Throughout the film, the events are accompanied by a narration which provides another storytelling device. This voiceover is the main feature of the film’s sound, whilst music mainly provides a background, reflecting the scenery of this isolated part of India.
Hemalkasa covers a staggering amount of ground in its 117 minutes of running time, as Porey has managed to include so many events in her commitment to telling the Amte’s story.
The film also makes interesting use of special effects in a subtle way, using SG to create animals rather than the traditionally overblown explosions and animation, which viewers are used to seeing in films that use this technology.
It has been a long journey for Hemalkasa to go from the mind of its director to the screen, and finally to its place in the closing night of LIFF’s timetable.
Watch the London Indian Film Festival Q&A with Nana Patekar and Samruddhi Porey here:
Despite Porey having won Best Feature Film in Marathi by India’s National Film Awards in 2010 for her debut movie, Mala Aai Vhhaychy! it was still a challenge to make Hemalkasa.
Porey has described it as being a miracle that the film even got made. She spoke of the struggle to finance the movie, saying:
“No one was interested. I felt like crying because they didn’t understand what I was trying to achieve and want to bracket this film with everything else.
“They were not listening to what I wanted to do or the story I wanted to tell. I tried really hard to get someone to back Hemalkasa, but it wasn’t happening.”
However, Porey remained determined to make this movie a success, and thus invested all of her own money into the project. She even travelled to meet the real Dr Amte, who gave his blessing to the venture.
The commitment of Porey, and of the lead actor Patekar, really shines through in the film.
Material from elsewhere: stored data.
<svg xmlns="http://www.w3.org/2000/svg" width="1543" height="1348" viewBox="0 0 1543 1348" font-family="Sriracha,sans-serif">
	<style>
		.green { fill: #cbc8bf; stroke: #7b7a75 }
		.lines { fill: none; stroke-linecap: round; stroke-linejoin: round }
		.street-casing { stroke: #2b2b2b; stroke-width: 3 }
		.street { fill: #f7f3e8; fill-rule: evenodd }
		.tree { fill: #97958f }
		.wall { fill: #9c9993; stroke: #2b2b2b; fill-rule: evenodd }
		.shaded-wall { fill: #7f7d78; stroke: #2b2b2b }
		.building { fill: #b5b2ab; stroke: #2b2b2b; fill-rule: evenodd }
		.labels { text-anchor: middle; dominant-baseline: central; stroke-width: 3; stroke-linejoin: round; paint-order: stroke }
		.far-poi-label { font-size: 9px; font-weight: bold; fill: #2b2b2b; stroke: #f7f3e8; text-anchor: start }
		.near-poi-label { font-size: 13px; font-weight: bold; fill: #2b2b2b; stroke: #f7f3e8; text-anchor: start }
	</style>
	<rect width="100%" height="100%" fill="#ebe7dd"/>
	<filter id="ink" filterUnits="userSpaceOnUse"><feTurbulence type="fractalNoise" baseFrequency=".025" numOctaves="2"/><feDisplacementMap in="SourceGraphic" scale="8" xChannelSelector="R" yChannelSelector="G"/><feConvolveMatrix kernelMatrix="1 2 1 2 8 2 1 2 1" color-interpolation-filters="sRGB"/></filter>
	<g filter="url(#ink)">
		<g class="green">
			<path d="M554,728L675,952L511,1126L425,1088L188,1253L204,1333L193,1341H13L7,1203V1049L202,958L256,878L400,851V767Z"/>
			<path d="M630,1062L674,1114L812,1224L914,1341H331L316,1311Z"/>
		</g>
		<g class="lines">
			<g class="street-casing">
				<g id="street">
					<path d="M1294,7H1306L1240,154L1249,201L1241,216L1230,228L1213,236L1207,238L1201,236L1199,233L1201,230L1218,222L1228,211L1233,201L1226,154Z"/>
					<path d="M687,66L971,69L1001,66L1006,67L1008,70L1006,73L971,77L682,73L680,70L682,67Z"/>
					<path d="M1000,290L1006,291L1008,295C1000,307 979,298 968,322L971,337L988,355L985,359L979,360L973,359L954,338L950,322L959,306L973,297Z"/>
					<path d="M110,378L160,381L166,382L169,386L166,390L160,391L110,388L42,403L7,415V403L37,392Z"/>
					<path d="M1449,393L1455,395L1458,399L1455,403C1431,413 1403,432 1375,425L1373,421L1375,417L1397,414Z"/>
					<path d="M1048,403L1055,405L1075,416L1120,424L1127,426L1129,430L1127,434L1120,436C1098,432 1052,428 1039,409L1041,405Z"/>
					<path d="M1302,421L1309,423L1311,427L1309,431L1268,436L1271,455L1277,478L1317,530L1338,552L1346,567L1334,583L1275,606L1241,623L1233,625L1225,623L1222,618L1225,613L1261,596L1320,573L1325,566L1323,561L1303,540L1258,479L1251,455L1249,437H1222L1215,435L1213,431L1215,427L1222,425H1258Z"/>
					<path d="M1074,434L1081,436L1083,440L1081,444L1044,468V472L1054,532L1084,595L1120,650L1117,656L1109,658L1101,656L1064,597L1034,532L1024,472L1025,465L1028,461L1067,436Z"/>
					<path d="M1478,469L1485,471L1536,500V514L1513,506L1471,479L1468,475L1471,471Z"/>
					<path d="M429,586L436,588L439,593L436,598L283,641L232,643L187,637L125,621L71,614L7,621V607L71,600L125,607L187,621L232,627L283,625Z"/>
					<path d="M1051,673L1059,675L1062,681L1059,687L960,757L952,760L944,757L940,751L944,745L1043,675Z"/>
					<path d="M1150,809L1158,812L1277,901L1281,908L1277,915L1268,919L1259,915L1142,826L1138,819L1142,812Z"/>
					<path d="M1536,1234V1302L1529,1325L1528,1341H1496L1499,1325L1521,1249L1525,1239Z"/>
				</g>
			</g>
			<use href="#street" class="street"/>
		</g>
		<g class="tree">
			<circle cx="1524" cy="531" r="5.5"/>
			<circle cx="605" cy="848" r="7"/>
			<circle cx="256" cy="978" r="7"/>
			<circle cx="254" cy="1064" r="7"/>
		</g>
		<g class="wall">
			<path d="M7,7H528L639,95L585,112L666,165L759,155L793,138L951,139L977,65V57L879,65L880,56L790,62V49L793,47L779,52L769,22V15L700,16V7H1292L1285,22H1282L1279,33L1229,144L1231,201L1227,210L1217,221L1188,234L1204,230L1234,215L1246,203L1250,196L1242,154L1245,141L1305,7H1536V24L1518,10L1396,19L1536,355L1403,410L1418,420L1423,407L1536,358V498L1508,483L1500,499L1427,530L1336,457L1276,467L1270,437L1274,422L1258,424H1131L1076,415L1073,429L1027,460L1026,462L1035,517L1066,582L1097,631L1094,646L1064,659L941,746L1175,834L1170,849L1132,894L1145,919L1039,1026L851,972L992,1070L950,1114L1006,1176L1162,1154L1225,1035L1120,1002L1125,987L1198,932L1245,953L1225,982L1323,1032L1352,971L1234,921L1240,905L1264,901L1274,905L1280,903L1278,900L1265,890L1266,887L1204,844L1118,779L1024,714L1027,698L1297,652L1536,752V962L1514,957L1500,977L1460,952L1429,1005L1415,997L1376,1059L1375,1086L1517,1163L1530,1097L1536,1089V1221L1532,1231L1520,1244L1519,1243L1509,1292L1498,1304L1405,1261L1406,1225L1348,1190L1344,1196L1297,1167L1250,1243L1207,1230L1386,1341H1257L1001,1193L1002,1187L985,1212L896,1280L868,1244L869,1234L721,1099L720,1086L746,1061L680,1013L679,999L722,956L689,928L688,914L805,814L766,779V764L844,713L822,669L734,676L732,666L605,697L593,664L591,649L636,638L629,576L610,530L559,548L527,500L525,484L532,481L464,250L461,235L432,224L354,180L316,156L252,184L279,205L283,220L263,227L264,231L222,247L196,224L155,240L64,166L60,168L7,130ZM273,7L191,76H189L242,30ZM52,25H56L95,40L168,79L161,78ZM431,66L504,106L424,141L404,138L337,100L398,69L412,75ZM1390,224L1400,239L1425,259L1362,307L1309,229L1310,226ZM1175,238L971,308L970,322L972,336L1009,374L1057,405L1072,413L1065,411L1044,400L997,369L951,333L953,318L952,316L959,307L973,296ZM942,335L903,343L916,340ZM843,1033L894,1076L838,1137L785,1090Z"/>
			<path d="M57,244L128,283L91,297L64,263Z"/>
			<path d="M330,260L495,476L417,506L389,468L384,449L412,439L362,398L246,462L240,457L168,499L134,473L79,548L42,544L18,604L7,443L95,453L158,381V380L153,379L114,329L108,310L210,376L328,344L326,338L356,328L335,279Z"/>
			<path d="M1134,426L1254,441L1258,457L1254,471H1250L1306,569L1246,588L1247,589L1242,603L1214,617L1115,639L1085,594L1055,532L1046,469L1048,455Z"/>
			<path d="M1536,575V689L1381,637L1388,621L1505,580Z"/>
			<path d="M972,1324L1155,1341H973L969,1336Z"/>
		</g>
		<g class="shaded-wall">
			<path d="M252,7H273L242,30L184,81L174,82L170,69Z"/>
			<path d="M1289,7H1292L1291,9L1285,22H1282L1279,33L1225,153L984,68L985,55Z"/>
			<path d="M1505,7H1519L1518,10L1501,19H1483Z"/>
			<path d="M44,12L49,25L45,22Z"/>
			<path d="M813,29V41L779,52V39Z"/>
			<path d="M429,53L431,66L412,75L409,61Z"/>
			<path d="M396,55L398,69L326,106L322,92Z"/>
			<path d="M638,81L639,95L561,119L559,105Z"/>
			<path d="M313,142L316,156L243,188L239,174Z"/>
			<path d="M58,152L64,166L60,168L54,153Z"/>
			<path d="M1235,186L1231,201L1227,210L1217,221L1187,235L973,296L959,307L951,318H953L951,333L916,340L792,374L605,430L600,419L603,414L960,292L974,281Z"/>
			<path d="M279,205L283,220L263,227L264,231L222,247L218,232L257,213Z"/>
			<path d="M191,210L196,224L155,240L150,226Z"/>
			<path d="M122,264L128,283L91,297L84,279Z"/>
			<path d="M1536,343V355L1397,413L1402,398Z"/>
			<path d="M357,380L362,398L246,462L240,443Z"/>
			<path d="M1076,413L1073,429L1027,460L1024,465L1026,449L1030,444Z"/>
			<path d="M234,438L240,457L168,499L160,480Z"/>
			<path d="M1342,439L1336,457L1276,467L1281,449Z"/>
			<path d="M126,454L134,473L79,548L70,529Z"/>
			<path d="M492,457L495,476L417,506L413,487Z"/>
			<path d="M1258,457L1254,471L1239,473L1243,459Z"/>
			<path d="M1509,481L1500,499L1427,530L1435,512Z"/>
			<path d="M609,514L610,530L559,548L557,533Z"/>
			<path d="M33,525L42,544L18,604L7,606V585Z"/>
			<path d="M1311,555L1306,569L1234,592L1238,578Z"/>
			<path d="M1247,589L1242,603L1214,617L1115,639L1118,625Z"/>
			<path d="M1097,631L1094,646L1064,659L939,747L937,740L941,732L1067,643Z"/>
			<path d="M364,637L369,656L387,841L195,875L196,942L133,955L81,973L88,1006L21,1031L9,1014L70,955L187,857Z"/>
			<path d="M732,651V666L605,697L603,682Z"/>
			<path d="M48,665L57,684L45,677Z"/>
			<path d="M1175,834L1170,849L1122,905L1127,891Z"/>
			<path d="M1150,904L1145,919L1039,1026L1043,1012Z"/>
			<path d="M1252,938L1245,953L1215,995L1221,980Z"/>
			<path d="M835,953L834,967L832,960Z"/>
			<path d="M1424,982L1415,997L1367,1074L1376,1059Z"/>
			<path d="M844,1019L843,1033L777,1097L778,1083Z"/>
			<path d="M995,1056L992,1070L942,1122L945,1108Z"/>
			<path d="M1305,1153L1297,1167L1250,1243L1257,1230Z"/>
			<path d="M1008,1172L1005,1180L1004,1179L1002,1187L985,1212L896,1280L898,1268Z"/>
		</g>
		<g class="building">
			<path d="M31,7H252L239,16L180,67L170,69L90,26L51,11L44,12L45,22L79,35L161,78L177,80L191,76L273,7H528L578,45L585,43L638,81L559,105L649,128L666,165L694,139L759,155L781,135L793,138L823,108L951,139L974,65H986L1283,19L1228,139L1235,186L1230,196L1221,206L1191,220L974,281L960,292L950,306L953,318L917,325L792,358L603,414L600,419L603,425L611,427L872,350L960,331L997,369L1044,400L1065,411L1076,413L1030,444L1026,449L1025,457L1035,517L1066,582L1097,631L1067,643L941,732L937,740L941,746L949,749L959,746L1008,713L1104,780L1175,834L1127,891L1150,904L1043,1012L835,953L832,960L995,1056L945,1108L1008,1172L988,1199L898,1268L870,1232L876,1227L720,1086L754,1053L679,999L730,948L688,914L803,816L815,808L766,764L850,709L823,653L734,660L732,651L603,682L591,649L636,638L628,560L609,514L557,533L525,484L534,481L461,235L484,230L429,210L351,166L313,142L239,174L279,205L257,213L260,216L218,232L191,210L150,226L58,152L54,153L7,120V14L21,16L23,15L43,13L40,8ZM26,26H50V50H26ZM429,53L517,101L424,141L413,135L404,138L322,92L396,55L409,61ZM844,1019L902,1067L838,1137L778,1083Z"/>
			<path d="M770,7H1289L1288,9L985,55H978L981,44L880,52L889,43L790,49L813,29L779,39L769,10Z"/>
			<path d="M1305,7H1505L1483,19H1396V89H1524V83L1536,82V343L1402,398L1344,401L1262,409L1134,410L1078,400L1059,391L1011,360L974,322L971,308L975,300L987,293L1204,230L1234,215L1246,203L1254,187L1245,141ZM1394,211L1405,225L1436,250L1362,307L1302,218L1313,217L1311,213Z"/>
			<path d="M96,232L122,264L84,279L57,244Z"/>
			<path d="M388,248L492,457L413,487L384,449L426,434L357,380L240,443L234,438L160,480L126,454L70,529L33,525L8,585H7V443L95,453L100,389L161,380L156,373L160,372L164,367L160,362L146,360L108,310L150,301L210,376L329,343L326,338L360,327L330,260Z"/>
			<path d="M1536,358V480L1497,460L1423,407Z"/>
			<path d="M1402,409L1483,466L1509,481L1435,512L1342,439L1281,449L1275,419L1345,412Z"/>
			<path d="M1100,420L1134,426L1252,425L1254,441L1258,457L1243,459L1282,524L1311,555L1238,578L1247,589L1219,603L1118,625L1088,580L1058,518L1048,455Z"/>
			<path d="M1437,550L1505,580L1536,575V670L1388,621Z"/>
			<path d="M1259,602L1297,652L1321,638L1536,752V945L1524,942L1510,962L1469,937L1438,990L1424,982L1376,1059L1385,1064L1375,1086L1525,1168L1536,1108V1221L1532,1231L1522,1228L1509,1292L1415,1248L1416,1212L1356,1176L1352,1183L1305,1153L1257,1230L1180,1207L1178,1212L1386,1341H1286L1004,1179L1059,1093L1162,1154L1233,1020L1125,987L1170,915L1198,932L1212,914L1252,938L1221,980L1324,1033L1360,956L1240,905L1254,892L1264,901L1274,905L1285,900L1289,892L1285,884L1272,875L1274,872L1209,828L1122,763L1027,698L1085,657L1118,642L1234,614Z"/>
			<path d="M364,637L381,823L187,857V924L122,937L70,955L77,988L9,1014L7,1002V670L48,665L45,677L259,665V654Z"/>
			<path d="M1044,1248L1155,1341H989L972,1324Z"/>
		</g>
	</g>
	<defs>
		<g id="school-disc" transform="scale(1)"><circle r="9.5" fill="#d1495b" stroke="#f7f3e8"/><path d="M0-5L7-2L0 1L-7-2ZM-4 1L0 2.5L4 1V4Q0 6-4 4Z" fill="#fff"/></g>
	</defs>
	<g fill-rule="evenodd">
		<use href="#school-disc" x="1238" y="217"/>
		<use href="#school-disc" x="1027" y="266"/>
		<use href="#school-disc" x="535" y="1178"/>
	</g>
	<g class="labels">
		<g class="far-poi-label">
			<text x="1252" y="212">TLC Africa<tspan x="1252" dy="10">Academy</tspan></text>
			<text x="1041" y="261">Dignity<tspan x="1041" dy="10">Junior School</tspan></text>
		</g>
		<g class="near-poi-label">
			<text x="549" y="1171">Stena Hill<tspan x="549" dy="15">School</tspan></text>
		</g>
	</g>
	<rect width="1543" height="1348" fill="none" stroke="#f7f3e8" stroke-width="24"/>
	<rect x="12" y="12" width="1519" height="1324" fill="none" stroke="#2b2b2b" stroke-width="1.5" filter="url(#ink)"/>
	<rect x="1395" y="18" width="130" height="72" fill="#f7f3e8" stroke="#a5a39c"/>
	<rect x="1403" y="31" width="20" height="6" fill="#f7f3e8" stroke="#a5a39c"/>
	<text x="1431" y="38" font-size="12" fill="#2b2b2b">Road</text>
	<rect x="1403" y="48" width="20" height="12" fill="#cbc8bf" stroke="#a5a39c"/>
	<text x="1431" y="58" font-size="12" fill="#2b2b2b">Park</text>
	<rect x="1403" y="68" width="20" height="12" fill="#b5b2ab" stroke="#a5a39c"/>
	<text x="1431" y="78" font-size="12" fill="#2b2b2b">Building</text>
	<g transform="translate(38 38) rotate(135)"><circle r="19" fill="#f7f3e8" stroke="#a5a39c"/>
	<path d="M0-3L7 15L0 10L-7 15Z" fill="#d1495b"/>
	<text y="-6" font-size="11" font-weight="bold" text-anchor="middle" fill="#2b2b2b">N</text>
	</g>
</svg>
Patekar actually already knew the real Dr Amte personally, and his performance makes the movie with its honesty and emotional connection to the audience.
Patekar talked of how proud he was to promote the film at LIFF, and answered the audiences’ questions after the film’s screening, saying:
“This is not merely a film but an inspirational message for the world and hence I am here at LIFF. Otherwise usually I avoid accepting film festival invitations. My friends, if you miss the film, the loss is yours.”
During the Q&A session after Hemalkasa screened at LIFF 2014, the star actor Patekar and the director Porey both stressed the importance of this story.
When asked about what the real life Dr Amte thought of the film, Porey replied that his response was: “I felt as if a camera was left on from my childhood to my present day, and I was watching it all on the big screen.”
Both Porey and Patekar stressed that their determination to make this film comes from a desire to tell the Amte’s story all around the world, and gain interest in the community work which is still happening in rural parts of India.
Hemalkasa’s storytelling has been recognised by LIFF, with it being named the runner up to the festival’s coveted Audience Award.
It is an uplifting story which reminds the audience of what is achievable, and fulfils the dream of both Porey, and her subject Dr Amte, to enthuse others to help their communities.